Can you carry on the reflection on prayer, the Church and speaking the truth, picking up after its last sentence?

__Excerpt provided__
◇ ◇ ◇ ◇ ◇ ◇ ◇
We all need the prayers and intercessions of others. There is only one Way across the gulf that separates earth from Heaven, and we shall not cross it when we die if we have wandered away, far from the bridge, looking for all sorts of distractions from our ordinary duties, or avoiding the call of conscience, or unwilling to suffer for Christ by remaining faithful. Perseverance is all-important, by the grace of God.
God delights in our love, proved by our devotion in prayer; but He delights in the charity in our hearts, when we freely choose to leave our devotions to attend to a neighbour, whether a person taken ill, or a husband arriving home and deserving a kind welcome.
A man who expects to hear the truth about sin and salvation, Church and evangelisation, holiness and Heaven, will often be disappointed at ecumenical gatherings where people are afraid of appearing divisive. They stick to safe subjects such as consumerism, pollution, nuclear war, and global warming, while people long to be helped to understand the meaning of 'Church', or helped in their personal spiritual journeys.
Through Christ and His Church, we can avoid confusion, and avoid Hell. God longs for Catholic priests and Bishops to teach the simple truth, in ecumenical relationships as well as Church events: that God became man, founded one Church, which is still here, teaching the truth, forgiving sins, making people holy, and preparing them to lead holy lives and then to enter Heaven, to be with God, the Saints and the Angels forever.
Christ asks His friends to be brave in speaking the truth about God and goodness; but He also asks us to be prudent. We need not feel guilty about avoiding trouble and controversy when this is possible without cowardice. He Himself ran away or hid, to avoid death, when He had stirred up anger by His words, but when it was too early to fulfil His great plan.
◇ ◇ ◇ ◇ ◇ ◇ ◇
__Collected data__
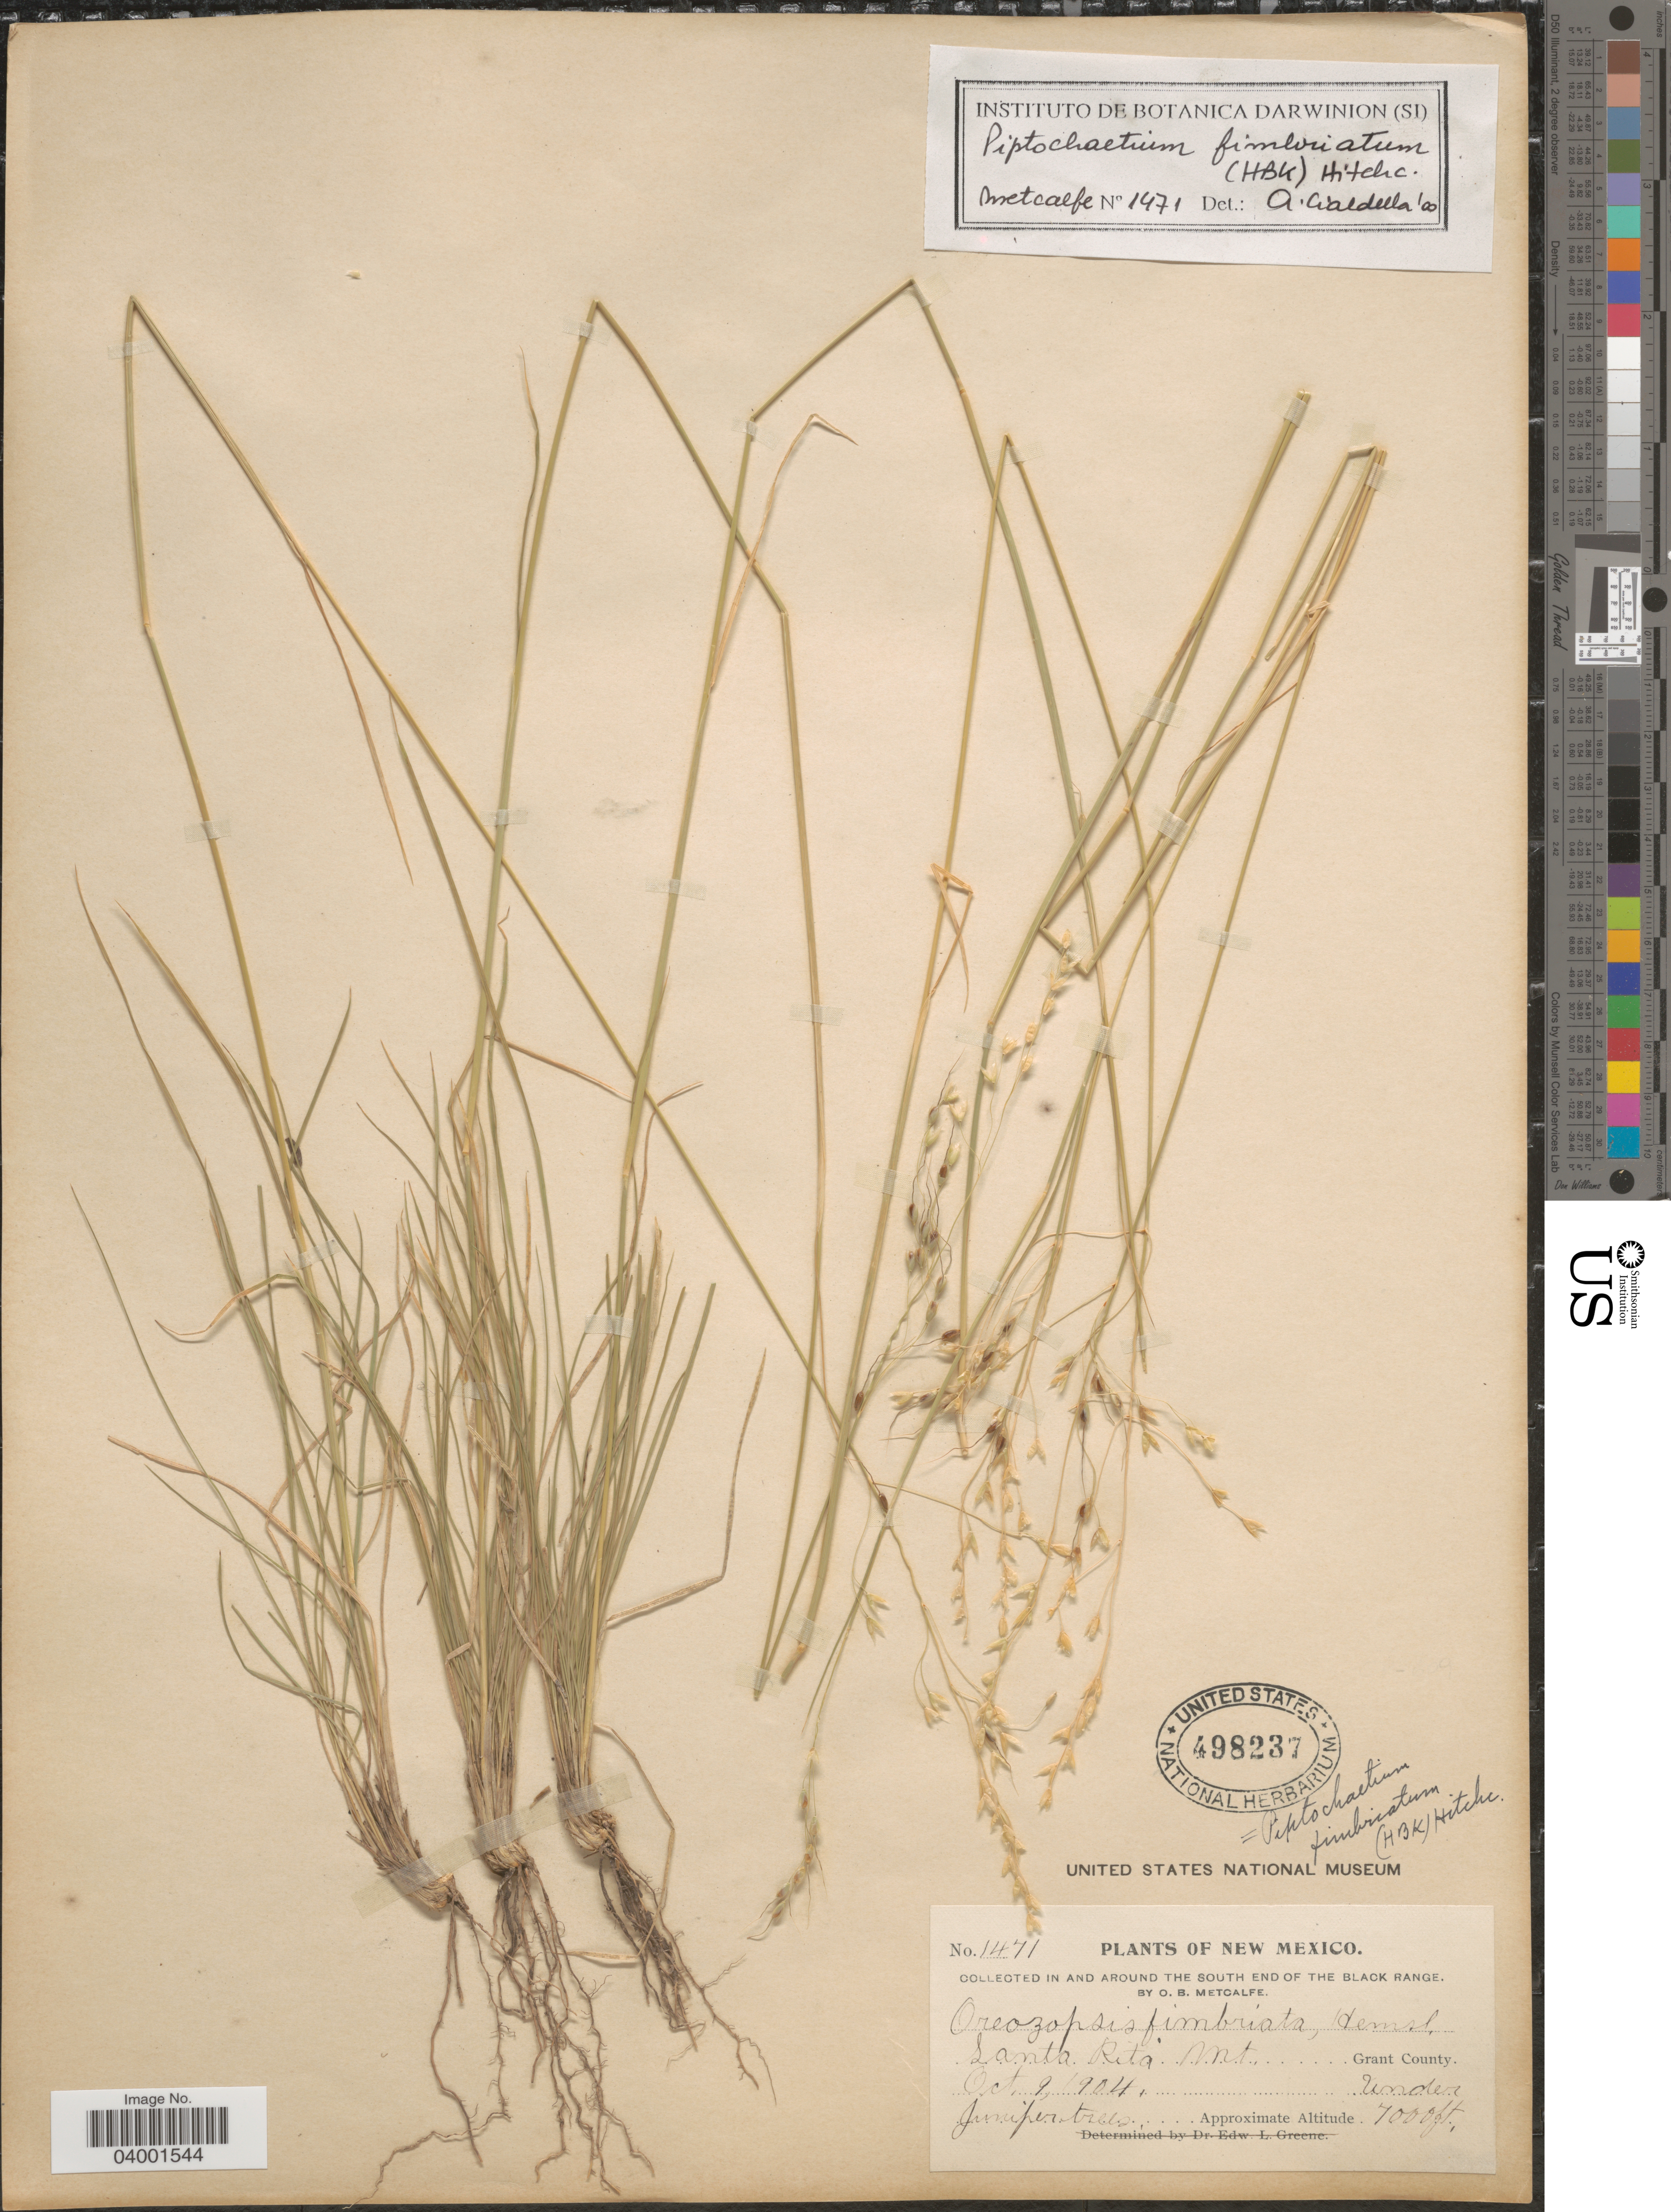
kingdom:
◇ ◇ ◇ ◇ ◇ ◇ ◇
__Answer to this problem__
Christ has ordained certain men to be as 'other Christs' amongst us, to guide and govern us. We are not wrong to speak with gentleness and truth about words publicly offered by a priest or Bishop which are heretical or foolish; but Christ is grieved when He sees His priests needlessly criticized for personal appearance or habits, or cruelly slandered.
We can picture a Bishop in Purgatory, thinking of how he would re-appear to his fellow-Bishops, if he could, to say how much he now regrets his past silence on the subject of invalid Orders, and on sexual immorality - including contraceptive use. In failing to teach his flock, and failing to speak the truth to others, he has only avoided Hell because he was badly taught, when he was being catechised, and then trained to be a priest. All that the Church teaches is true.
We can picture a Bishop in Purgatory, thinking of how he would re-appear to his fellow-Bishops, if he could, to say how much he now regrets his past silence on the subject of invalid Orders, and on sexual immorality - including contraceptive use. In failing to teach his flock, and failing to speak the truth to others, he has only avoided Hell because he was badly taught, when he was being catechised, and then trained to be a priest. All that the Church teaches is true.
We might change, if we pictured the different people Jesus meets in prayer: some scowling at Him, some glad to be near, some not sure it's worthwhile, some not convinced that He hears, some not willing to give up their sins, some thrilled to be able to speak with Him at any time of day or night.
Christ's saving work on earth was something that only He could do. As God-made-man, He enabled sinful human beings to know and love Him, and, through Him, the Father. We can neither free ourselves from our sins nor know, without Christ and His Revelation, exactly how to please the Father. Through His Spirit, given in Baptism, we receive power; and through His Church, in every age, Truth, to guide us.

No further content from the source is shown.